(Input data Opens)

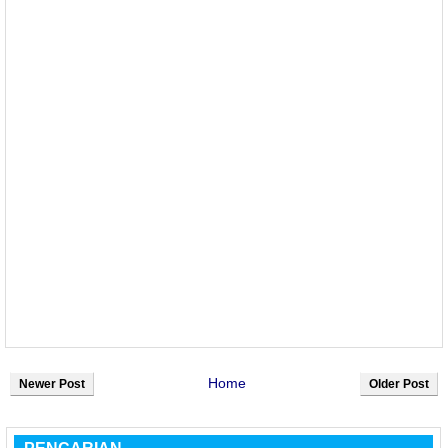
Home
Newer Post
Older Post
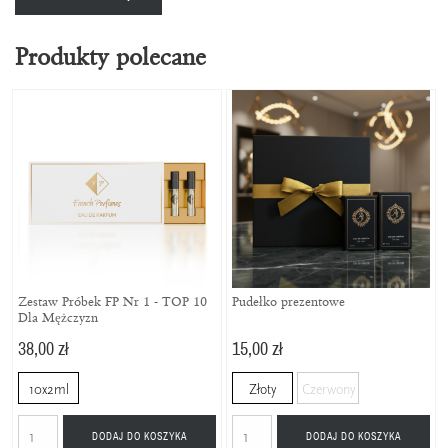
Produkty polecane
Zestaw Próbek FP Nr 1 - TOP 10
Pudełko prezentowe
Dla Mężczyzn
38,00 zł
15,00 zł
10x2ml
Złoty
Czerwony
DODAJ DO KOSZYKA
DODAJ DO KOSZYKA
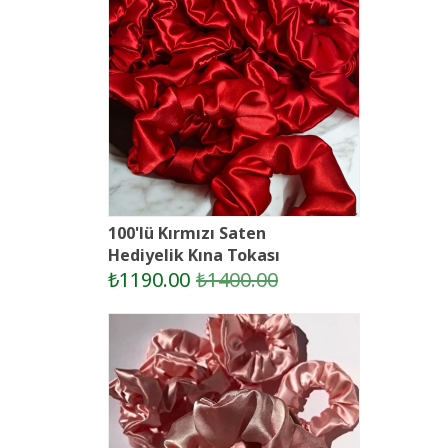
100'lü Kırmızı Saten
Hediyelik Kına Tokası
₺1190.00
₺1400.00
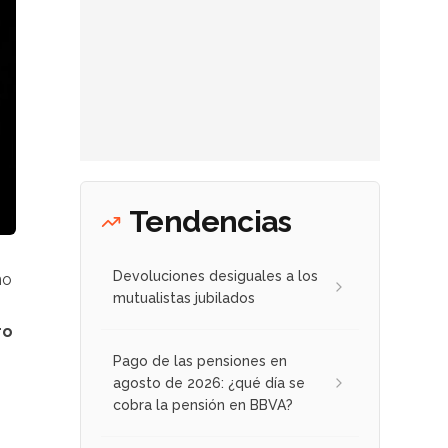
Tendencias
Devoluciones desiguales a los
no
mutualistas jubilados
ro
Pago de las pensiones en
agosto de 2026: ¿qué día se
cobra la pensión en BBVA?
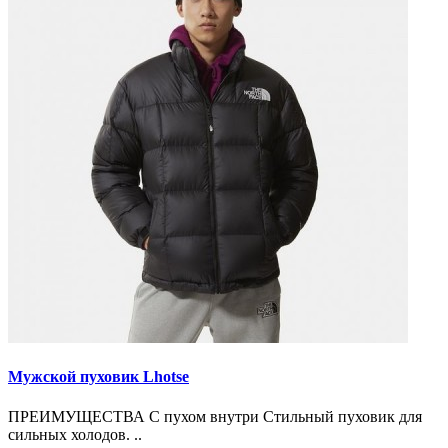
Мужской пуховик Lhotse
ПРЕИМУЩЕСТВА С пухом внутри Стильный пуховик для
сильных холодов. ..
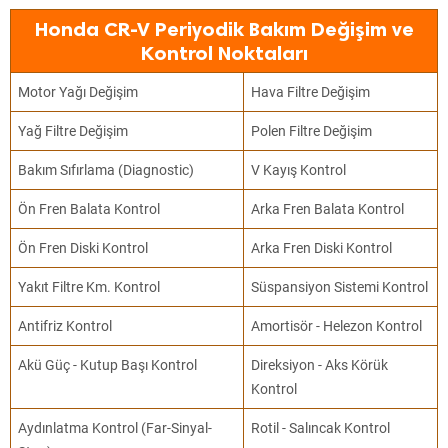
Honda CR-V Periyodik Bakım Değişim ve
Kontrol Noktaları
Motor Yağı Değişim
Hava Filtre Değişim
Yağ Filtre Değişim
Polen Filtre Değişim
Bakım Sıfırlama (Diagnostic)
V Kayış Kontrol
Ön Fren Balata Kontrol
Arka Fren Balata Kontrol
Ön Fren Diski Kontrol
Arka Fren Diski Kontrol
Yakıt Filtre Km. Kontrol
Süspansiyon Sistemi Kontrol
Antifriz Kontrol
Amortisör - Helezon Kontrol
Akü Güç - Kutup Başı Kontrol
Direksiyon - Aks Körük
Kontrol
Aydınlatma Kontrol (Far-Sinyal-
Rotil - Salıncak Kontrol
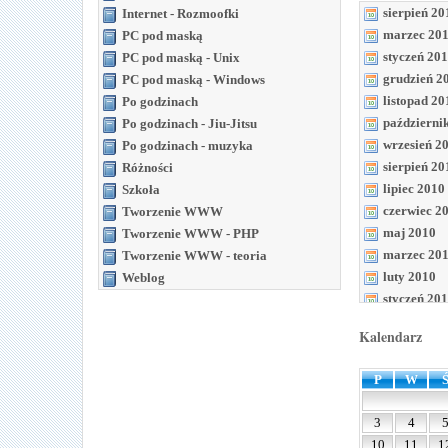
sierpień 20
Internet - Rozmoofki
marzec 20
PC pod maską
styczeń 20
PC pod maską - Unix
grudzień 2
PC pod maską - Windows
listopad 20
Po godzinach
październi
Po godzinach - Jiu-Jitsu
wrzesień 2
Po godzinach - muzyka
sierpień 20
Różności
lipiec 2010
Szkoła
czerwiec 2
Tworzenie WWW
maj 2010
Tworzenie WWW - PHP
marzec 20
Tworzenie WWW - teoria
luty 2010
Weblog
styczeń 20
grudzień 2
Kalendarz
listopad 20
październi
P
W
wrzesień 2
sierpień 20
3
4
lipiec 2009
10
11
1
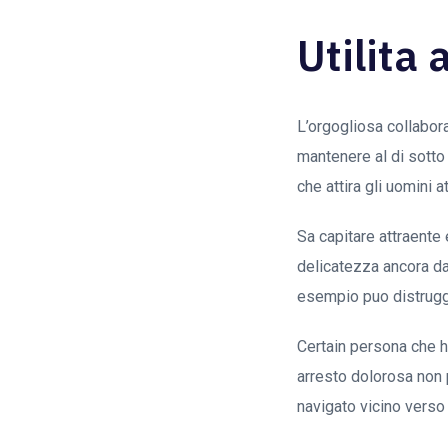
Utilita
L’orgogliosa collabora
mantenere al di sotto
che attira gli uomini at
Sa capitare attraente 
delicatezza ancora da
esempio puo distrugge
Certain persona che h
arresto dolorosa non 
navigato vicino verso 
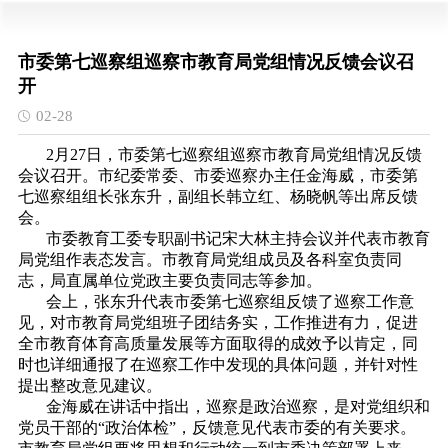
市委第七巡察组巡察市教育局党组情况反馈会议召
开
02-28
2月27日，市委第七巡察组巡察市教育局党组情况反馈
会议召开。市纪委常委、市委巡察办主任金海威，市委第
七巡察组组长张东升，副组长韩立红、杨晓帆等出席反馈
会。
市委教育工委专职副书记宋大林主持会议并代表市教育
局党组作表态发言。市教育局党组成员及各科室负责同
志，局直属单位党政主要负责同志等参加。
会上，张东升代表市委第七巡察组反馈了巡察工作意
见，对市教育局党组班子团结务实，工作推进有力，促进
全市教育体育高质量发展等方面取得的成效予以肯定，同
时也详细通报了在巡察工作中发现的具体问题，并针对性
提出整改意见建议。
金海威在讲话中指出，巡察是政治巡察，是对党组织和
党员干部的“政治体检”，反馈意见代表市委的有关要求。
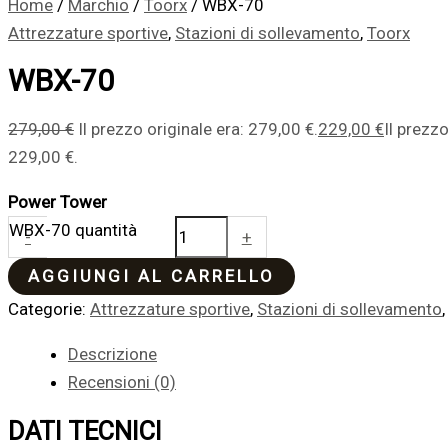
Home
/
Marchio
/
Toorx
/ WBX-70
Attrezzature sportive
,
Stazioni di sollevamento
,
Toorx
WBX-70
279,00
€
Il prezzo originale era: 279,00 €.
229,00
€
Il prezzo
229,00 €.
Power Tower
WBX-70 quantità
-
+
AGGIUNGI AL CARRELLO
Categorie:
Attrezzature sportive
,
Stazioni di sollevamento
Descrizione
Recensioni (0)
DATI TECNICI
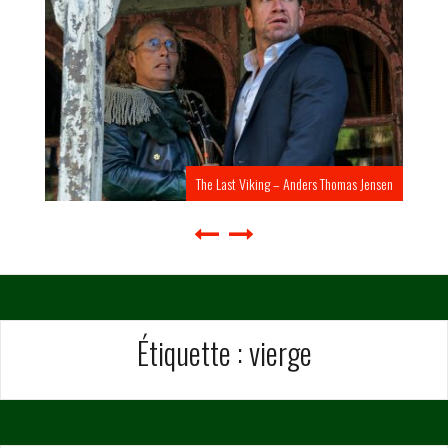
The Last Viking – Anders Thomas Jensen
Étiquette :
vierge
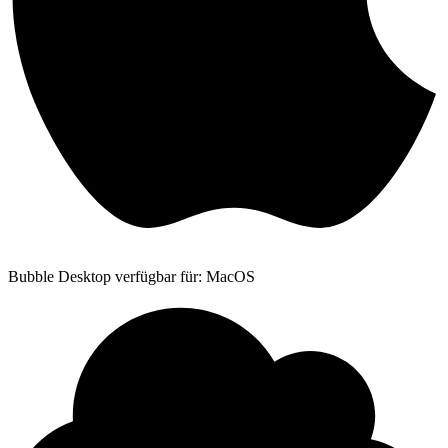
Bubble Desktop verfügbar für: MacOS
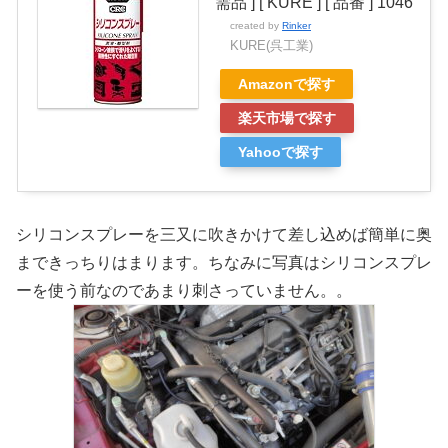
需品 ] [ KURE ] [ 品番 ] 1046
created by
Rinker
KURE(呉工業)
Amazonで探す
楽天市場で探す
Yahooで探す
シリコンスプレーを三又に吹きかけて差し込めば簡単に奥
まできっちりはまります。ちなみに写真はシリコンスプレ
ーを使う前なのであまり刺さっていません。。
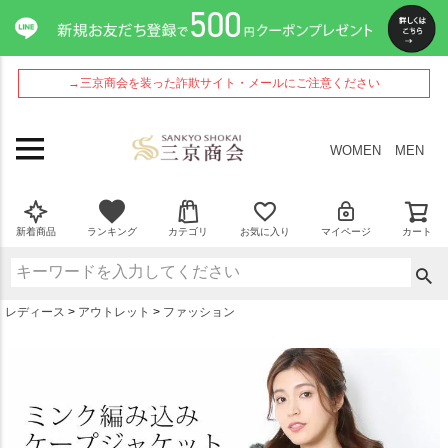
ペー
ジト
ップ
へ
→三京商会を装った詐欺サイト・メールにご注意ください
WOMEN
MEN
新着商品
ランキング
カテゴリ
お気に入り
マイページ
カート
レディース
アウトレット
ファッション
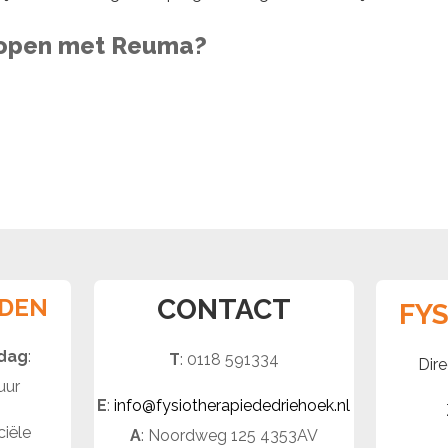
lopen met Reuma?
JDEN
CONTACT
FY
jdag
:
T
: 0118 591334
Dire
uur
E
:
info@fysiotherapiededriehoek.nl
ciële
A
: Noordweg 125 4353AV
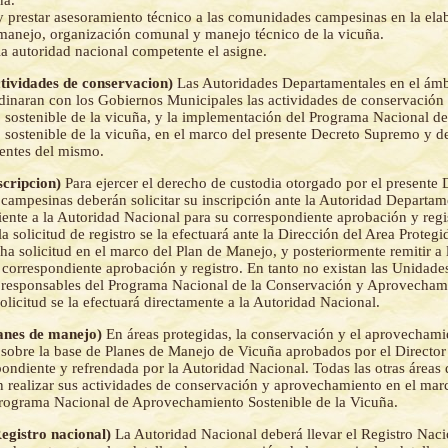
ña.
y prestar asesoramiento técnico a las comunidades campesinas en la ela
manejo, organización comunal y manejo técnico de la vicuña.
la autoridad nacional competente el asigne.
ctividades de conservacion)
Las Autoridades Departamentales en el ámb
rdinaran con los Gobiernos Municipales las actividades de conservación
sostenible de la vicuña, y la implementación del Programa Nacional d
sostenible de la vicuña, en el marco del presente Decreto Supremo y d
entes del mismo.
nscripcion)
Para ejercer el derecho de custodia otorgado por el presente
campesinas deberán solicitar su inscripción ante la Autoridad Departame
iente a la Autoridad Nacional para su correspondiente aprobación y regi
la solicitud de registro se la efectuará ante la Dirección del Area Proteg
ha solicitud en el marco del Plan de Manejo, y posteriormente remitir a
 correspondiente aprobación y registro. En tanto no existan las Unidade
responsables del Programa Nacional de la Conservación y Aprovechami
solicitud se la efectuará directamente a la Autoridad Nacional.
lanes de manejo)
En áreas protegidas, la conservación y el aprovechami
o sobre la base de Planes de Manejo de Vicuña aprobados por el Director
pondiente y refrendada por la Autoridad Nacional. Todas las otras áreas
realizar sus actividades de conservación y aprovechamiento en el mar
Programa Nacional de Aprovechamiento Sostenible de la Vicuña.
Registro nacional)
La Autoridad Nacional deberá llevar el Registro Naci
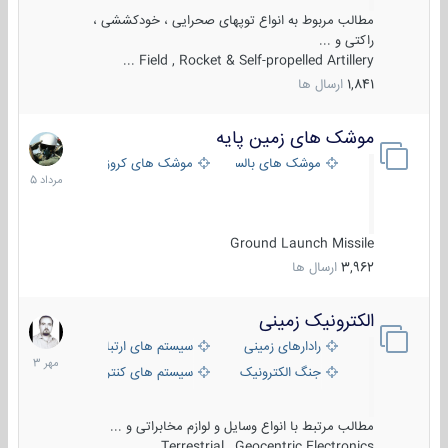
مطالب مربوط به انواع توپهای صحرایی ، خودکششی ،
راکتی و ...
Field , Rocket & Self-propelled Artillery ...
1,841
ارسال ها
موشک های زمین پایه
2
مرداد
موشک های بالستیک
موشک های کروز
1405
Ground Launch Missile
3,962
ارسال ها
الکترونیک زمینی
1
مهر
رادارهای زمینی
سیستم های ارتباطی و جمع آوری اطلاع
1403
جنگ الکترونیک
سیستم های کنترل آتش و تجهیزات الکتر
مطالب مرتبط با انواع وسایل و لوازم مخابراتی و ...
Terrestrial , Geocentric Electronics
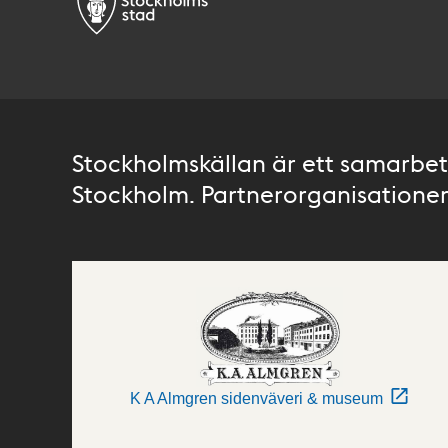
Stockholmskällan är ett samarbete
Stockholm. Partnerorganisationer 
K A Almgren sidenväveri & museum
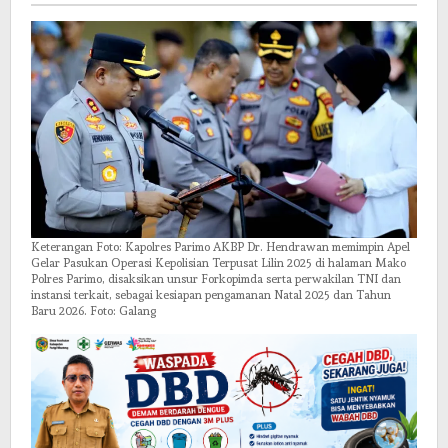
Nataru
Keterangan Foto: Kapolres Parimo AKBP Dr. Hendrawan memimpin Apel
Gelar Pasukan Operasi Kepolisian Terpusat Lilin 2025 di halaman Mako
Polres Parimo, disaksikan unsur Forkopimda serta perwakilan TNI dan
instansi terkait, sebagai kesiapan pengamanan Natal 2025 dan Tahun
Baru 2026. Foto: Galang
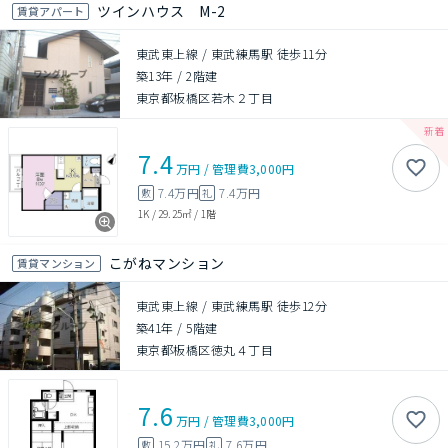
ツインハウス M-2
賃貸アパート
東武東上線 / 東武練馬駅 徒歩11分
築13年
/
2階建
東京都板橋区若木２丁目
7.4
万円
/
管理費
3,000円
7.4万円
7.4万円
敷
礼
1K
/
29.25㎡
/
1階
こがねマンション
賃貸マンション
東武東上線 / 東武練馬駅 徒歩12分
築41年
/
5階建
東京都板橋区徳丸４丁目
7.6
万円
/
管理費
3,000円
15.2万円
7.6万円
敷
礼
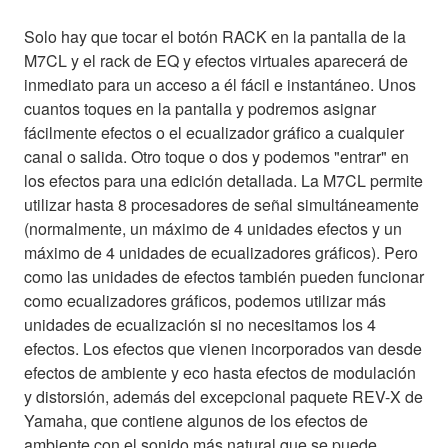
Solo hay que tocar el botón RACK en la pantalla de la
M7CL y el rack de EQ y efectos virtuales aparecerá de
inmediato para un acceso a él fácil e instantáneo. Unos
cuantos toques en la pantalla y podremos asignar
fácilmente efectos o el ecualizador gráfico a cualquier
canal o salida. Otro toque o dos y podemos "entrar" en
los efectos para una edición detallada. La M7CL permite
utilizar hasta 8 procesadores de señal simultáneamente
(normalmente, un máximo de 4 unidades efectos y un
máximo de 4 unidades de ecualizadores gráficos). Pero
como las unidades de efectos también pueden funcionar
como ecualizadores gráficos, podemos utilizar más
unidades de ecualización si no necesitamos los 4
efectos. Los efectos que vienen incorporados van desde
efectos de ambiente y eco hasta efectos de modulación
y distorsión, además del excepcional paquete REV-X de
Yamaha, que contiene algunos de los efectos de
ambiente con el sonido más natural que se puede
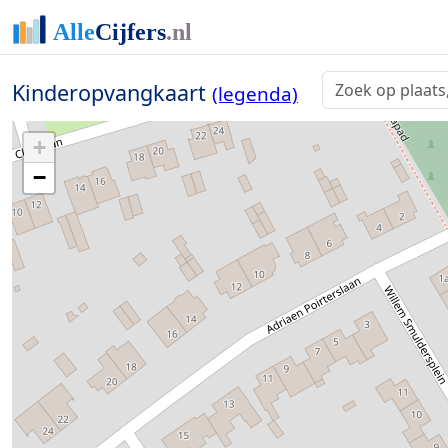
Kinderopvangkaart
(legenda)
+
−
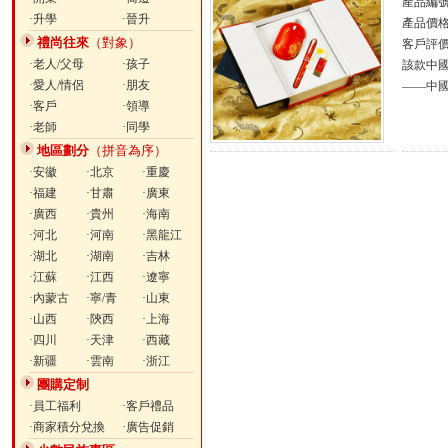
產品編號：
·升學
·晉升
產品價
禮尚往來
（對象）
客戶評
·老人/父母
·孩子
該款中國
·愛人/情侶
·朋友
——中
·客戶
·領導
·老師
·同學
地區劃分
（拼音為序）
·安徽
·北京
·重慶
·福建
·甘肅
·廣東
·廣西
·貴州
·海南
·河北
·河南
·黑龍江
·湖北
·湖南
·吉林
·江蘇
·江西
·遼寧
·內蒙古
·寧/青
·山東
·山西
·陝西
·上海
·四川
·天津
·西藏
·新疆
·雲南
·浙江
團購定制
·員工福利
·客戶禮品
·商家積分兌換
·廣告促銷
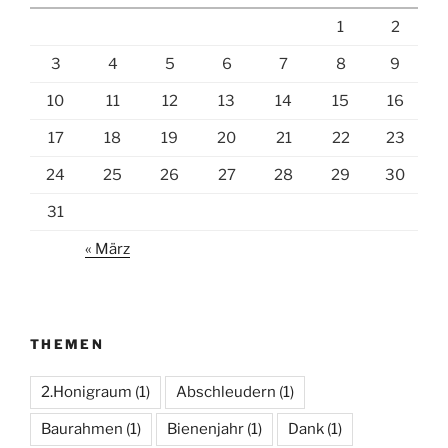
1
2
3
4
5
6
7
8
9
10
11
12
13
14
15
16
17
18
19
20
21
22
23
24
25
26
27
28
29
30
31
« März
THEMEN
2.Honigraum
(1)
Abschleudern
(1)
Baurahmen
(1)
Bienenjahr
(1)
Dank
(1)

(Input data Closes)

[Task requirements]:
Please report each line of the data above that contains the string "gráficos", treating uppercase and lowercase letters as different.

[Output of the task]:
máximo de 4 unidades de ecualizadores gráficos). Pero
como ecualizadores gráficos, podemos utilizar más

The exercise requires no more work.